Owning a US bank is hard — deliberately so. A long-standing belief that commerce and banking are best kept separate has spawned rules and hurdles that effectively prevent Walmart, Google or Tesla from taking deposits and making loans. But that could change. If it does, customers will get more choice and the financial system will get more risk.
Simply put, a company that owns a bank must be regulated like a bank. But there is an exception. If it buys or creates what’s known as an industrial loan company, the parent company is exempted from that onerous oversight. Most ILCs are based in Utah. They can’t offer demand deposits on a large scale, but they can offer products like “negotiated order of withdrawal” accounts that amount to the same thing.

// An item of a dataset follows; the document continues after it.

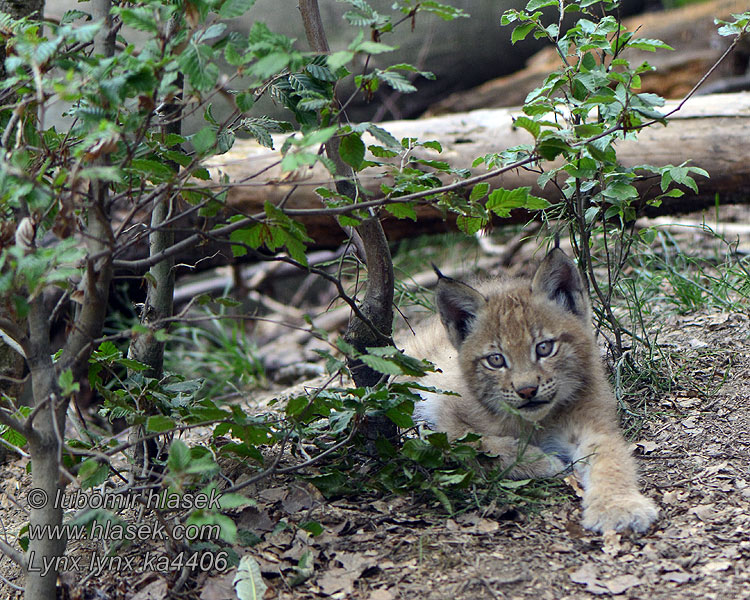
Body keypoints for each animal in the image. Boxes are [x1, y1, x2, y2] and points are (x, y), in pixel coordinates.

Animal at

Many companies would love to own a bank — understandably, since US retail banks can earn returns on equity of 20 per cent or more. The catch has been that the Federal Deposit Insurance Corp, which protects savers with less than $250,000 in the bank, has since 2020 resisted granting that cover to new owners of ILCs in almost all cases. Ecommerce company Rakuten petitioned, and eventually gave up. So did GM Financial, an affiliate of General Motors.
In the new Donald Trump administration, things might be different. For one, the FDIC is likely to pass from Democrat to Republican control. In the past, that has tended to mean a more pro-innovation approach. Tech disrupters are in the ascendant, politically.
That could open the door to all kinds of new bank owners. Google parent Alphabet, Amazon.com or Meta Platforms might all see value in being able to amass data and wealth from their millions of US customers. Then there’s Elon Musk, who has talked in the past about turning social network X into an all-purpose financial platform — and who is now a part of the White House milieu.
This isn’t all bad. America already has about 4,000 banks, but it often lacks innovation and customer-friendliness. New entrants could create a kind of price war where savers get more from their money. Recall Goldman Sachs, which launched its Marcus savings product in 2018 offering generous rates. With slick branding and competitive offers, a Big Tech bank could grow surprisingly quickly.
The catch is that when banks go wrong, it tends to be the general public that picks up the tab. For that reason, regulation is intentionally onerous. Tech moguls at times give the air of Tom and Daisy from “The Great Gatsby”, who smashed things up and “retreated back into their money or their vast carelessness” while others cleaned up the mess. The last thing America needs is to bring that energy to banking too.